Questions like this do touch the nerve of the film's logical consistency.
In our normal, non-inverted timeflow, when you shoot a wall/glass, the resulting hole remains in it indefinitely and only gets worse with time. It will eventually get buried/destroyed after the building gets demolished. The hole will not magically self-heal / disappear.
In Tenet's inverted timeflow the laws of physics are deemed to be all the same. It's just the entropy/time that flows in the opposite direction. So, there should be no reasons to presume that the behaviour of a bullet hole shot by an inverted round would be any different in its timeflow. Like with a normal bullet hole, it should be worsening with its time going forwards (ours backwards), not self-healing.

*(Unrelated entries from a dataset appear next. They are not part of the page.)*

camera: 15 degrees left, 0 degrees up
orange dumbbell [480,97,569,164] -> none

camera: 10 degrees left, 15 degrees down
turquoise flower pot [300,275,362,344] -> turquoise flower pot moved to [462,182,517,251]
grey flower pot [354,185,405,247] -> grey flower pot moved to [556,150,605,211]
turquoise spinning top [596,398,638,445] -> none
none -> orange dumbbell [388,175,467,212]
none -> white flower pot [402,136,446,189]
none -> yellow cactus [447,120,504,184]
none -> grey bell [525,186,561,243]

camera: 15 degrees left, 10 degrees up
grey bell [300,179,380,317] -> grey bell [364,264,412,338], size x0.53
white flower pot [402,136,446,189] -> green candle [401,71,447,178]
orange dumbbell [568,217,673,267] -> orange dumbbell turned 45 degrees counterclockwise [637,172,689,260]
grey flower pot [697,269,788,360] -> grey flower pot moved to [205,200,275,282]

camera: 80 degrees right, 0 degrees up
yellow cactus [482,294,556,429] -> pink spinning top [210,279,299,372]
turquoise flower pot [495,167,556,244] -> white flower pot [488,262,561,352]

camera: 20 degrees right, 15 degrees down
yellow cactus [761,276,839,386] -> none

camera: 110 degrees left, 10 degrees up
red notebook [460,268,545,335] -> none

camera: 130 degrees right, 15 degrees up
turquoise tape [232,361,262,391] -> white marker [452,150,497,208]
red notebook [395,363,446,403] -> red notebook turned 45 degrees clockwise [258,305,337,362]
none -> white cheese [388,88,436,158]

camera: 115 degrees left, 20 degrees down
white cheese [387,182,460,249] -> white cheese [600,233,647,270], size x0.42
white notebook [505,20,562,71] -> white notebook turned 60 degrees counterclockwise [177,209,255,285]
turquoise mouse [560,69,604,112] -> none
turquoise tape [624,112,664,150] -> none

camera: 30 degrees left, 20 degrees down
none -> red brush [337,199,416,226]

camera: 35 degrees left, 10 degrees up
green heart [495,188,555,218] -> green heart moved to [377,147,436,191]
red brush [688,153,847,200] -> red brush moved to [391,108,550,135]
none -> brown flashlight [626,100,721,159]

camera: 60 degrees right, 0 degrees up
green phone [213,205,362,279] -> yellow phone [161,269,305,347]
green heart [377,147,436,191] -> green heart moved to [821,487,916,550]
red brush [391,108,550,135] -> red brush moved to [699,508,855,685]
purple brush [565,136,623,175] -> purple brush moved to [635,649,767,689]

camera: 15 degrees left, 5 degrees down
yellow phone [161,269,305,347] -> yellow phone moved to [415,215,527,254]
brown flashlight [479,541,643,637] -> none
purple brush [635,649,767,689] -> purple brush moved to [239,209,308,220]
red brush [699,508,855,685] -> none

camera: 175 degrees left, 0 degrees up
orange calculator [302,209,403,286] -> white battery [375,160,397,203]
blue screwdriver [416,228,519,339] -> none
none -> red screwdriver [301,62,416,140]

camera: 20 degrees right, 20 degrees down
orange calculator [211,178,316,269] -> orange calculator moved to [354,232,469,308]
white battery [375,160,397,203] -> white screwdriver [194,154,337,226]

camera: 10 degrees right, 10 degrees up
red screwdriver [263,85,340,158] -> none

What that means is that, logically, the hole got formed it its worst/oldest state in the glass right when it was solidifying from liquid silica at the glass factory. Yes it was essentially a factory-made flaw/defect which, for whatever reasons, was ignored by the factory's QA, glass supply chain, the builders and the Freeport vault staff all the way along. Think they all were on Tenet's payroll or whatever.
Like Barbara said to the Protagonist: "Don't try to understand it. Feel it". I don't think Christopher Nolan intended to make it completely logically consistent and making sense. It's just supposed to be a "wow" to impress the majority of viewers who will simply say "Ingenious! Let's go see it again, maybe we'll understand some more".